----- Record excerpts -----
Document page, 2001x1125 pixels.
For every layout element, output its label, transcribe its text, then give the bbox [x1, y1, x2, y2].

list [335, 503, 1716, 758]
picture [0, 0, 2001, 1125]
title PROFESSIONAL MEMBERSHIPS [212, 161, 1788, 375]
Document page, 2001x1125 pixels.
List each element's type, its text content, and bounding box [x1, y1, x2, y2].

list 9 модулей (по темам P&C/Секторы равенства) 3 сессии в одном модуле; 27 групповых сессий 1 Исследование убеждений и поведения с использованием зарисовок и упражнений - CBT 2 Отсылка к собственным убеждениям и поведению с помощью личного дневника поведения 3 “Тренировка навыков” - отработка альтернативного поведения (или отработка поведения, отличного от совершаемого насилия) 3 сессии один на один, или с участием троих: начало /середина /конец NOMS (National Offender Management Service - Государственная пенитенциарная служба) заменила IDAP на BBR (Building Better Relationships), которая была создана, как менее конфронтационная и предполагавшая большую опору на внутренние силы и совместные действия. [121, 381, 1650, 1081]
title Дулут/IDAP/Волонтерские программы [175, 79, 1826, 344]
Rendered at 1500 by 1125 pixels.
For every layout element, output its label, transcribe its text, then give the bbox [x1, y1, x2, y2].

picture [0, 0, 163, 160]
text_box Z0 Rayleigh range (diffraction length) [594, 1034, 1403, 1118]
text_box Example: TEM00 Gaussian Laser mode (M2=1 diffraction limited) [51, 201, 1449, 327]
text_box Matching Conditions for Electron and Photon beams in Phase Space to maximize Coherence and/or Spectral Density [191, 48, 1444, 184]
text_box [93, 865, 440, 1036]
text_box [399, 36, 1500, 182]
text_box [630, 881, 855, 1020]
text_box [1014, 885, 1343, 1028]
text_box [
-----
Aim of the exercise: When you answer, repeat each entry exactly as it appears above.

Final answer:
Document page, 2001x1125 pixels.
For every layout element, output its label, transcribe its text, then give the bbox [x1, y1, x2, y2].

list [335, 503, 1716, 758]
picture [0, 0, 2001, 1125]
title PROFESSIONAL MEMBERSHIPS [212, 161, 1788, 375]
Document page, 2001x1125 pixels.
List each element's type, its text content, and bounding box [x1, y1, x2, y2].

list 9 модулей (по темам P&C/Секторы равенства) 3 сессии в одном модуле; 27 групповых сессий 1 Исследование убеждений и поведения с использованием зарисовок и упражнений - CBT 2 Отсылка к собственным убеждениям и поведению с помощью личного дневника поведения 3 “Тренировка навыков” - отработка альтернативного поведения (или отработка поведения, отличного от совершаемого насилия) 3 сессии один на один, или с участием троих: начало /середина /конец NOMS (National Offender Management Service - Государственная пенитенциарная служба) заменила IDAP на BBR (Building Better Relationships), которая была создана, как менее конфронтационная и предполагавшая большую опору на внутренние силы и совместные действия. [121, 381, 1650, 1081]
title Дулут/IDAP/Волонтерские программы [175, 79, 1826, 344]
Rendered at 1500 by 1125 pixels.
For every layout element, output its label, transcribe its text, then give the bbox [x1, y1, x2, y2].

picture [0, 0, 163, 160]
text_box Z0 Rayleigh range (diffraction length) [594, 1034, 1403, 1118]
text_box Example: TEM00 Gaussian Laser mode (M2=1 diffraction limited) [51, 201, 1449, 327]
text_box Matching Conditions for Electron and Photon beams in Phase Space to maximize Coherence and/or Spectral Density [191, 48, 1444, 184]
text_box [93, 865, 440, 1036]
text_box [399, 36, 1500, 182]
text_box [630, 881, 855, 1020]
text_box [1014, 885, 1343, 1028]
text_box [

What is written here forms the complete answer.